Why we relate to anime characters|
My first editorial in a year, and I wrote most of it two years ago.
Once, I tried to rationalize why I so strongly identify with Ninja Master Gara from the anime Bastard!!. To that end I wrote out a fairly long analysis of what I found most attractive and interesting. Unfortunately that analysis contains a fair number of spoilers and scene descriptions, so I wont' share it here. I continued this with several other characters, and I think I made some small self discovery in the process. It was an interesting excercise, one I think all anime fans should consider. Here's mine, trimmed down somewhat.

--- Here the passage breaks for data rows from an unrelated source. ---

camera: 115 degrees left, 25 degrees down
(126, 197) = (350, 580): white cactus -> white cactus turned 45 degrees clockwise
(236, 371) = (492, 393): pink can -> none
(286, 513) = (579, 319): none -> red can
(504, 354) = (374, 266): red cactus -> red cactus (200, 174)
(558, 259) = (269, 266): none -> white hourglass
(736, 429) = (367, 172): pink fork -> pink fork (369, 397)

The lead in Bastard!! and the title character, Dark Schneider is perhaps more an exaggeration of what I wish I could be than what I am. Consummately confident to the point of complete arrogance, someone who attracts people to himself with power and some strange form of charisma, and able to back up his brashness with action. He frequently leaves folks in awe of him, or completely despising him, but either way, he's the center of attention, no one can ignore him. Maybe it's just that he strips naked all the time. Apart from all that, he's just hilarious.

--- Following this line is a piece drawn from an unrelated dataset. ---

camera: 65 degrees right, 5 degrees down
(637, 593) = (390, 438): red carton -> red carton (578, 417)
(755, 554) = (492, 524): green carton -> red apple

The ex-hitokiri battousai is a role model. Not his ideals per se, but his adherence to what he believes. He's not perfect and he knows it, but maintains a quiet strength in his convictions which are built on his experiences. While enough of a realist to not be a total pacifist, he does his best to avoid conflict in most cases. I like that trait, and strive for it. He's committed to defending those who cannot defend themselves, something else that weighs heavily with me idealogically.
A bit more complicated to put my finger on what I find attractive here. A more recent addition to my list of favourites, the Wolf of Mibu I think captures the darker side of the light. He's not evil. Quite the contrary, Aku Soku Zan. Destroy evil immediately. That's all that matters, all methods and moral considerations are secondary and for the most part irrelevant. Saitoh will deceive, arrange and use people as necessary to complete his objective, which is ironically pure and simple as stated above. Saitoh does not seem overly concerned with protecting people so much as eliminating the cause of strife. It's a pure narrow vision. Naive on it's surface, but Saitoh is anything but. Perhaps I envy Saitoh's uncluttered view of the world and his position in it.

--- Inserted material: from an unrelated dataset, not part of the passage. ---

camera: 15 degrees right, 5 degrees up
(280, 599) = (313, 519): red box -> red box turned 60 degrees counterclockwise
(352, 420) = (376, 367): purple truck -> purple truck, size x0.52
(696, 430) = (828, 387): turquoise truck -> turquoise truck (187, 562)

The common thread on all of these characters is strength. Both of character and technique; they are all masters of their individual domains.
When I look at the villains I listed as my favorites, Largo and Shishio stand out in the brutal harshness, intelligence and execution of their plans. Folken Fanel however perhaps deserves a further look.
The brother of Van Fanel, Folken turned from his path after failing his passage into princedom, shame turning him away. He is an inherently sympathetic character, not truly evil. Folken tries to get his brother to understand what happened and to teach him. He claims his soul is lost but will not see his brother destroyed. He proves differently at the end of the series with self sacrifice. Someone who says their soul is lost but can see clearly to save another cannot be truly evil. Misguided perhaps. I'm not sure what of myself I see in Folken, but there's something there I relate to. It may simply be the loss of innocence after passing from childhood to full adulthood, and realising it's not all fun and freedom. I understand the world around me a lot better now, and sometimes I wish I didn't. It's hard to leave childhood behind.